– Чаво тебе?! – заревел тот и показал на свободный стол с тремя стульями. – Местов рази нету?

Анька взяла нас с Виталиком за руки и повела к свободному столу у окна. Неловко, когда на тебя смотрят сразу столько людей, но Нонне Михайловне это нравилось. Расправив плечи с погонами, она прошла между рядами и встала возле своего кресла. Ни единой складочки не дало шелковое платье. Обведенные темной помадой губы застыли в улыбке, от легкого поворота головы по волосам пробежал блик света. Ей было пятьдесят.

– Да ладно?! – сказала Анька Гале, и мы уже более внимательно посмотрели на Нонну Михайловну.

Она была стройной брюнеткой с длинным хвостом густых блестящих волос, с розоватой, почти юной кожей. И только строгий взгляд выдавал ее возраст и высокое положение, которое она здесь занимала. Смотрела Нонна Михайловна всегда как бы сверху, но только потому, что так был лучше виден изгиб ее ресниц.

Все называли ее Нонкой, но она об этом не знала, потому что никто не решился бы сделать это в ее присутствии.

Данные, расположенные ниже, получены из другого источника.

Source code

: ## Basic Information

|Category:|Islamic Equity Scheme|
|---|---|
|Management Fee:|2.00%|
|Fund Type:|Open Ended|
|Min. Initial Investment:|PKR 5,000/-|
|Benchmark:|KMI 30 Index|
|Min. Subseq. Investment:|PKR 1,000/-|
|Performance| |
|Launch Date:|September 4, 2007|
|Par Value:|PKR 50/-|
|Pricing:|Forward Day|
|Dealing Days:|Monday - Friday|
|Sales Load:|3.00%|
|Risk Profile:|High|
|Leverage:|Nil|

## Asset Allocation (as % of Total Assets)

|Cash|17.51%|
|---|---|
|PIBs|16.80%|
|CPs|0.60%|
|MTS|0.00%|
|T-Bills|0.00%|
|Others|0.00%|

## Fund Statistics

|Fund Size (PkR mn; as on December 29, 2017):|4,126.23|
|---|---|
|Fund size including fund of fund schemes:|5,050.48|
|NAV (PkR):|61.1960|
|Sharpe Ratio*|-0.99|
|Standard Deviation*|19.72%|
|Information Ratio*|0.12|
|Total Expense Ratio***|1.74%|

Так же любящие дети в кругу друзей называют свою маму мамкой. Нонка, как любая нормальная мамка, всегда всех жалела и всем помогала, но за дело могла так надрать уши, как под силу только самой близкой и родной душе.

Лишь один человек мог себе позволить обращаться к ней иначе, чем Нонна Михайловна, – лагерный врач. Сегодня он стоял у окна в безукоризненно белом отглаженном халате, хотя обычно носил более удобный хирургический костюм.

– Аркадий Семенович, – представила его директриса.

Он называл ее Нонна, а дальше следовало что-то вроде «Ты меня убиваешь», «Я тебя умоляю» или и то и другое вместе. Самого его называли доктор Пилюлькин. Он об этом тоже не знал, но догадывался. На самом деле его звали Аркадий Семенович Волобуев, но кто-то, у кого потом, наверное, пропала премия, придумал ему прозвище и сделал все, чтобы оно прижилось. Но, как сказала Галя, «что на клизме ни пиши, все равно приятного мало».

Доктор Пилюлькин был одержим идеями поддержания стерильной чистоты и соблюдения санитарно-гигиенических норм, а всех, кто вставал у него на пути к белоснежным простыням к концу смены и тумбочкам, в которых хранится только туалетная бумага (да и то едва начатая), обливал карболкой и сбрасывал с крыши в крапиву. По крайней мере, так утверждал Валерка, и все ему верили – настолько страшен был Пилюлькин в своем хирургическом костюме и медицинской шапочке, надвинутой до черных с проседью бровей. Особой гордостью Пилюлькина были усы, которые висели под носом аккуратной трапецией и ставили под сомнение то, что он может улыбаться хотя бы теоретически.

– В общем, чуткий, добрейшей души человек, – говоря о нем, Нонна Михайловна сделала акцент на последнем слове, чтобы Пилюлькин об этом случайно не забыл и перестал так откровенно коситься на пыльный подоконник.

– Нонна, ты меня убиваешь, – на вдохе произнес он, но с медслужбой уже было покончено.

– Лола Викторовна, – представила она следующего по важности человека, – моя правая рука.

Нонна Михайловна посмотрела куда-то под стол, и все привстали, чтобы увидеть ее правую руку.

Рядом с кожаным креслом директрисы на раскладном стульчике сидела старушка, такая сухонькая и такая маленькая, что ее даже не сразу заметили. Этой весной она отпраздновала девяностолетний юбилей, но десять лет назад время Лолы Викторовны пошло в обратном направлении, и теперь с каждым прожитым днем она приближалась к волшебной поре детства. Сейчас для нее на дворе были семидесятые, и она считала директором лагеря себя, как это и было в то время. Нонну Михайловну она называла девочкой, потому что не всегда могла вспомнить, как ее зовут, и принимала ее то за пионерку, то за вожатую. Сейчас она официально числилась заместительницей директрисы, но ей об этом не говорили.